▸ What you will do
Find each row below that contains the word "Волгоградской" and copy those rows.
The records Start Marker
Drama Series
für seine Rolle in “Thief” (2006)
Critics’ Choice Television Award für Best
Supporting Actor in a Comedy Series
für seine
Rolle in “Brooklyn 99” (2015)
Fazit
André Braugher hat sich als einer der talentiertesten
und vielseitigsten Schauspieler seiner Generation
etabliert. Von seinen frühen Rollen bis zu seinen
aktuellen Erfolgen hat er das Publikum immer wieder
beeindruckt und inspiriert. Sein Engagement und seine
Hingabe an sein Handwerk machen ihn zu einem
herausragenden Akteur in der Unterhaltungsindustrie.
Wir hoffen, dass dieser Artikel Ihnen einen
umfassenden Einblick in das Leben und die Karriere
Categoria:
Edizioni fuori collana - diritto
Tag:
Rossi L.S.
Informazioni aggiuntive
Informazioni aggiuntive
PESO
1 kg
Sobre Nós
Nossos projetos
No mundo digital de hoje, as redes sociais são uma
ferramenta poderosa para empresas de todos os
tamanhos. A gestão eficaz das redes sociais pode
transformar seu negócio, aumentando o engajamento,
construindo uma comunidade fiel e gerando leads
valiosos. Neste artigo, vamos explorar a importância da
The records End Marker
The records Start Marker
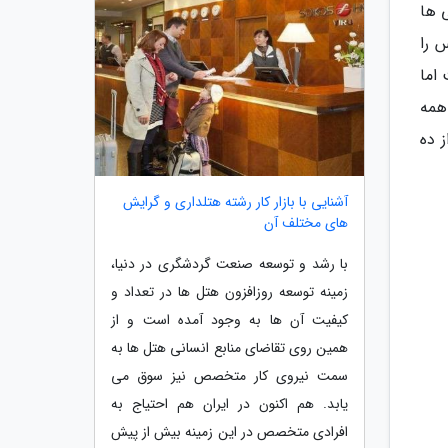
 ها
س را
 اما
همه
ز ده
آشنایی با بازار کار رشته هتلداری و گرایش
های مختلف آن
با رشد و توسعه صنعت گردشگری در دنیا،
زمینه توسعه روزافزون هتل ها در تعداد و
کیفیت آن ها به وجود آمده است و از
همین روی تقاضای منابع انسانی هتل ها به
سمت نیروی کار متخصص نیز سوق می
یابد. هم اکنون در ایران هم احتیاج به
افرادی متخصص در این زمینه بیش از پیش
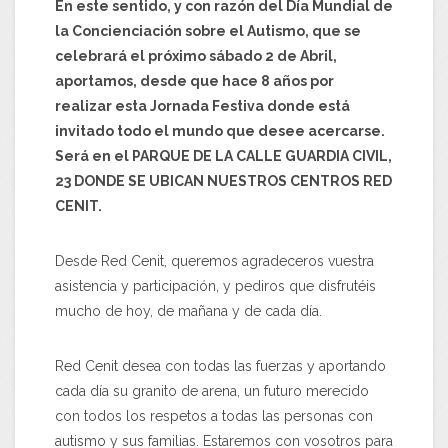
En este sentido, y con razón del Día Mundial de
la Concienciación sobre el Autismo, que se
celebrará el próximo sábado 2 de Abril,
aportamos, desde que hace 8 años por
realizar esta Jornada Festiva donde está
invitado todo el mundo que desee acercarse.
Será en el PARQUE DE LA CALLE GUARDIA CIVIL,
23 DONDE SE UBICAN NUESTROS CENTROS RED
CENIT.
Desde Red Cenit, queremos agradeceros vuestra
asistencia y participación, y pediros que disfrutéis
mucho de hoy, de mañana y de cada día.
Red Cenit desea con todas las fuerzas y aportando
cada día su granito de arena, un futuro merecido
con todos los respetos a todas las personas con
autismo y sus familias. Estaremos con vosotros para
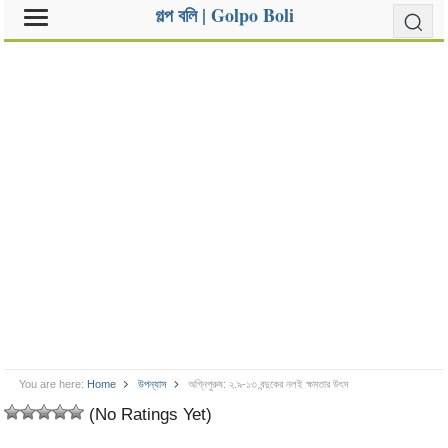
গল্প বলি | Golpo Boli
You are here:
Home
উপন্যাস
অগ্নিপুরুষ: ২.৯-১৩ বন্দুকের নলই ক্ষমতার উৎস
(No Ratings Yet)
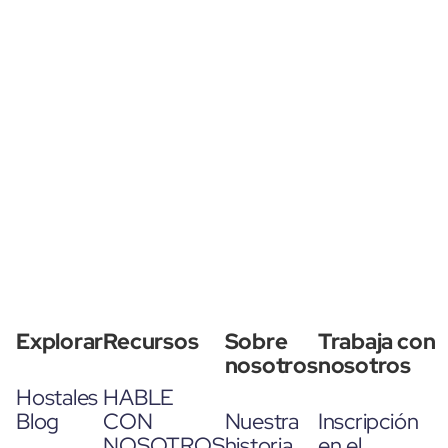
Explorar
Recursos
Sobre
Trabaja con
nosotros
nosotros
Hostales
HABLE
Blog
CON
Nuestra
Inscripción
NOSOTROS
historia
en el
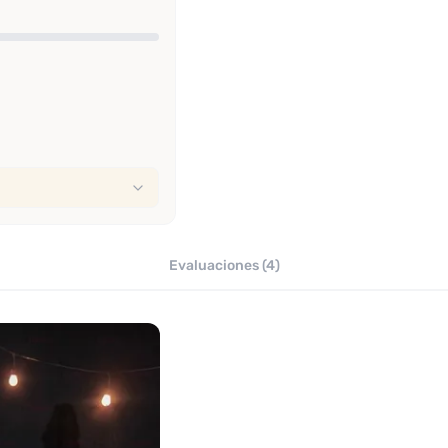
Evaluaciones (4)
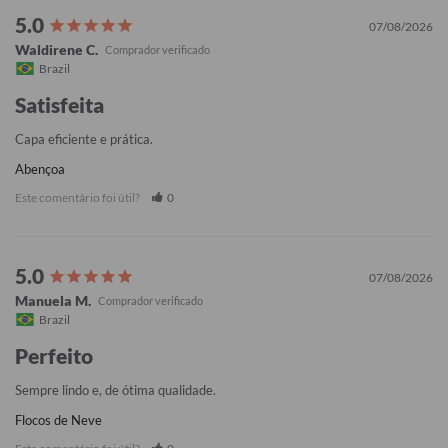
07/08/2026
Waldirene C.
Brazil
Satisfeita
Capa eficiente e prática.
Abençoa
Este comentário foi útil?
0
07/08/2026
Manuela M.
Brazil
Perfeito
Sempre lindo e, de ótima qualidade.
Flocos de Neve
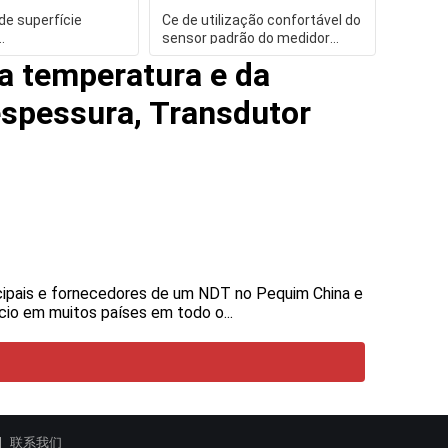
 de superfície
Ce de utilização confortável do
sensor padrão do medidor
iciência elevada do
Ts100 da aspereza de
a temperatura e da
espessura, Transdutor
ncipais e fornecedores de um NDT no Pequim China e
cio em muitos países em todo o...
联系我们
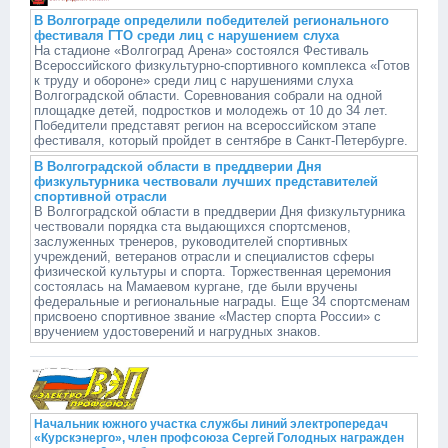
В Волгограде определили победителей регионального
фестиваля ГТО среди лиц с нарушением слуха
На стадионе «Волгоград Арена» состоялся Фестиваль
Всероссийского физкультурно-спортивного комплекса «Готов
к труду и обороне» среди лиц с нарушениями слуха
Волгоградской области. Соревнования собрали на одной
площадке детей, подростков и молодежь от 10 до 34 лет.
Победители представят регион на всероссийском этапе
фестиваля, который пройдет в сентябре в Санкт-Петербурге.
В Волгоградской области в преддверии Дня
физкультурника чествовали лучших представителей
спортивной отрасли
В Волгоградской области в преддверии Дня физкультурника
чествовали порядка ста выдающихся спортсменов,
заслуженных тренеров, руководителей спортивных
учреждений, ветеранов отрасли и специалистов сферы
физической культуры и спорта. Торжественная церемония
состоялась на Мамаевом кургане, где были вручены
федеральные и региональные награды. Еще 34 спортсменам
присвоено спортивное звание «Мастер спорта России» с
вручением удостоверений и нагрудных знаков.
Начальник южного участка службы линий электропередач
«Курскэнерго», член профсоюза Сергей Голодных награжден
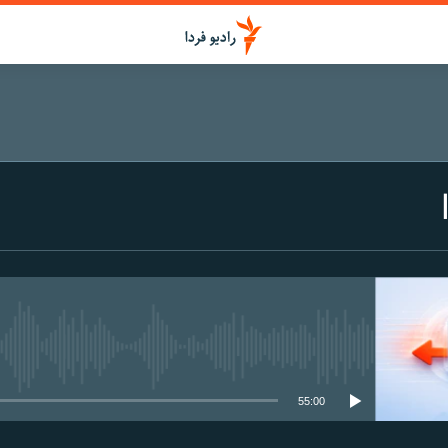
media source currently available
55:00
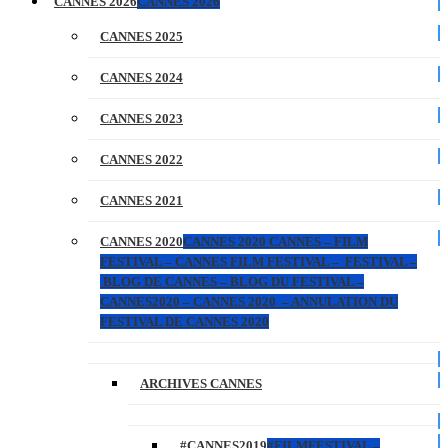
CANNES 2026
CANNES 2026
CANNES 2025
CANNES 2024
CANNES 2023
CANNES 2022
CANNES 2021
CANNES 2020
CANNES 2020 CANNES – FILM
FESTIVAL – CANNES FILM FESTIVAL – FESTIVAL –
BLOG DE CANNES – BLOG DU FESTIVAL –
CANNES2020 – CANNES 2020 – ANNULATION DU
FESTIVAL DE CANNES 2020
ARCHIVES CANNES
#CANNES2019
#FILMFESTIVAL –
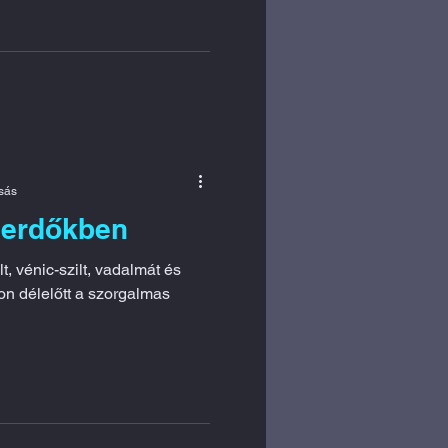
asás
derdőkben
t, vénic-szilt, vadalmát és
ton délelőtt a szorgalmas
The records End Marker
▸ Output for this exercise
Волгоградской области. Соревнования собрали на одной
В Волгоградской области в преддверии Дня
В Волгоградской области в преддверии Дня физкультурника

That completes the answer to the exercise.